### Document section
####

A bolt of lightening is set to rattle the literary horror community and world politics simultaneously from an unlikely source: North Korea. It seems the reclusive "Dear Leader," Kim Jong Il, is due to release a weird fiction collection entitled, Midnight in Pyongyang and Other Trodden Stories. Details are sketchy, but a Workers' Party of Korea source tells me it will be a book of eight stories with one novella length piece. Here's the contents:
Starving Demons Beneath Juche Tower
Imaginary Murals in the Metro
King Tongmyong's Howling Resurrection
Binding the Tentacle: An Unpublished Fragment from the Great Leader's Personal Diary
A Shadow Engulfed Mount Paektu
Midnight in Pyongyang
The Sweeping Roar of Decay
The Final Re-Education of a Wayward Marionette
Unknown to many, Kim has been a lifelong collector of weird literature, particularly stories by H.P. Lovecraft. He reportedly came upon the genre in the late 1960s, when an envoy recently returned from Japan presented him with an Arkham House edition of Lovecraft's Dagon and Other Macabre Tales. Since then, he has rapidly expanded his library of macabre works by well known masters and contemporaries. The forthcoming stories were conceived over the last few decades and "revised to heavenly perfection."
Midnight in Pyongyang hopes to communicate the "legendary terrors and triumphs which test the Juche idea." Judging by the brief summaries provided, one also wonders if the inner fears and secrets of the evasive head of state will leak, coiling up from the pages like the enormous Ryugyong Hotel. For instance, "Imaginary Murals in the Metro," offers a look at what happens when emaciated, hellish paintings begin inexplicably appearing next to the well known Socialist realist art in Pyongyang's metro. "The Sweeping Roar of Decay" chronicles the fevered dreams of a soldier who lives in two DPRKs: one filled with unimagined affluence, marvelous technologies, and golden tributes to the Party towering into the sky. The other is a broken place consumed with tears, deserted buildings, shabby denizens, and moldering monuments to Juche accomplishments everyone seems to have forgotten.

####

### Information shown
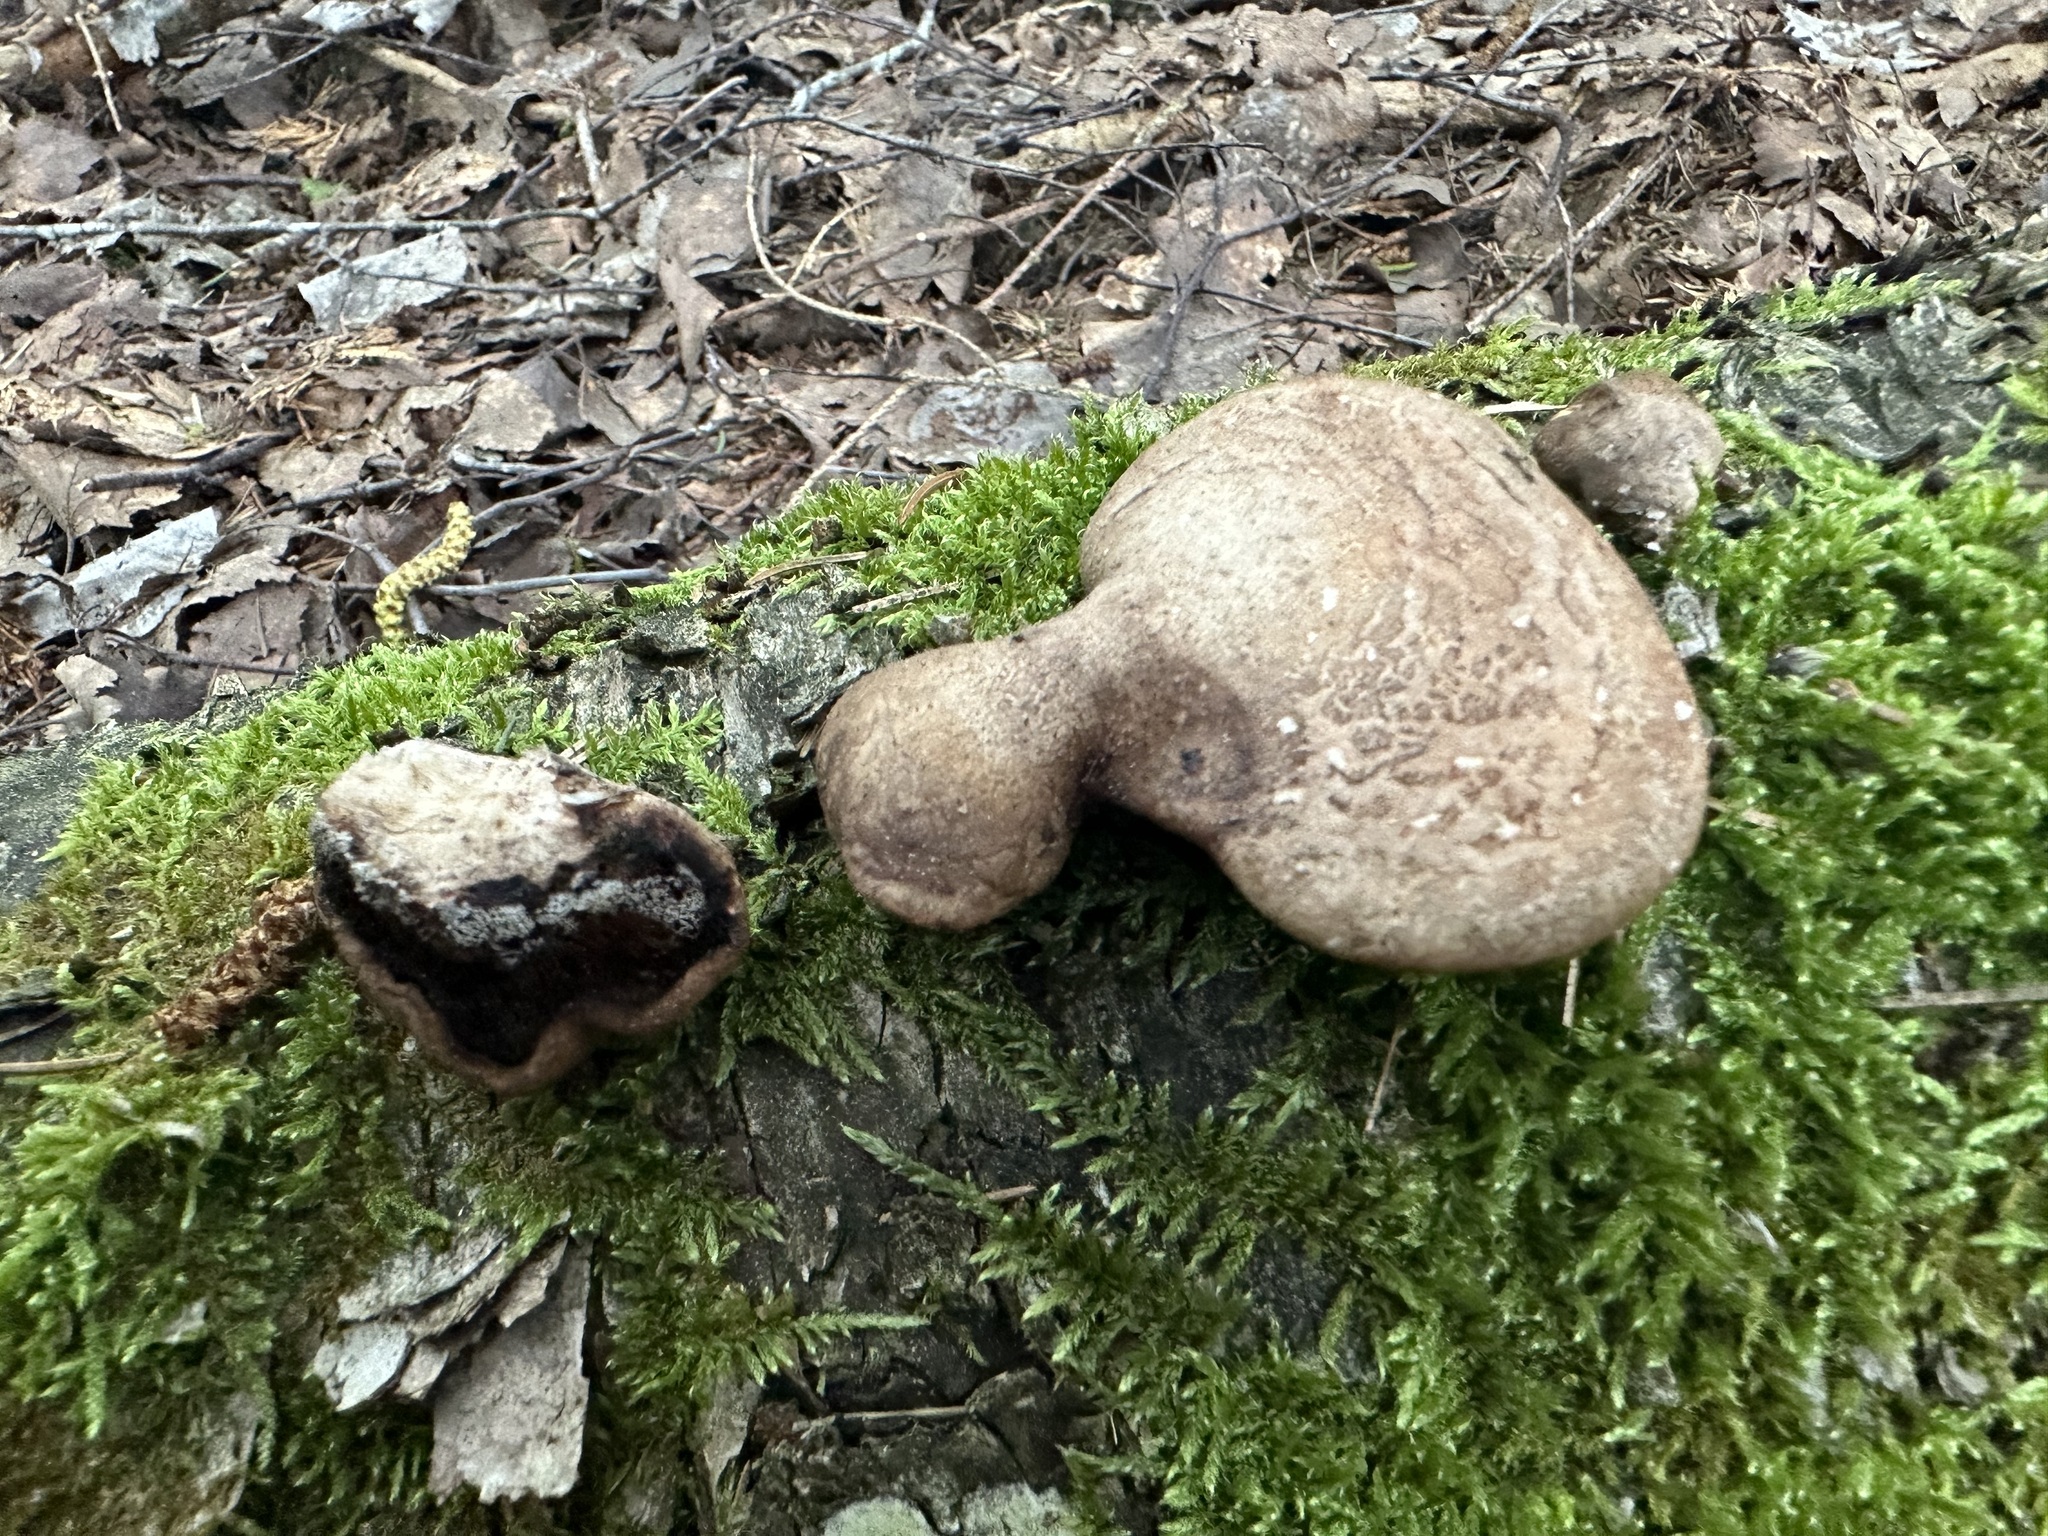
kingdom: Fungi
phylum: Basidiomycota
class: Agaricomycetes
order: Polyporales
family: Fomitopsidaceae
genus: Fomitopsis
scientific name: Fomitopsis betulina
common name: Birch polypore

####

### Work request 1
Which story titles does the post on Kim Jong Il's story collection give in the book's contents?
### Work request 2
In the post on Kim Jong Il's story collection, what book did the envoy returning from Japan give Kim?
### Work request 3
Pick up the post on Kim Jong Il's story collection after its final sentence and keep writing.

### Result 1
- Starving Demons Beneath Juche Tower
- Imaginary Murals in the Metro
- King Tongmyong's Howling Resurrection
- Binding the Tentacle: An Unpublished Fragment from the Great Leader's Personal Diary
- A Shadow Engulfed Mount Paektu
- Midnight in Pyongyang
- The Sweeping Roar of Decay
- The Final Re-Education of a Wayward Marionette

### Result 2
An Arkham House edition of Lovecraft's Dagon and Other Macabre Tales.

### Result 3
"Binding the Tentacle," which purports to be an unseen page from Kim Il Sung's diary, takes readers back to the elder Kim's days as a guerrilla leader during World War II. His warrior band aims to destroy a mysterious book bringing unspeakable terror to Koreans occupied by forces under a Japanese general with the "Innsmouth Look." This is clearly a Lovecraftian horror tale. "Midnight in Pyongyang" is the book's longest tale, and begins when a nameless successor to the Kim dynasty awakens in a pitch black capital to sounds of war. Thinking the "imperialists" have attacked, the Juche Prince rushes outside with his staff, but finds an impenetrable haze blanketing Pyongyang and a curious Buddhist temple no one has ever seen before.
The book's exact purpose and where it will appear are unknowns at this point. Is it a product of Kim's obsessions, ready to pour onto a Korean society that may struggle with strange concepts they have never before encountered? It's hard to see Midnight in Pyongyang gaining a large Western distribution either. Despite fascination with the introverted DPRK regime, Kim Jong Il is reviled by Westerners, by far the largest weird fiction audience. Still, the collection should gain serious interest when it does appear, barring a change of heart by the ailing Kim or his successors, if only due to its bizarre origins.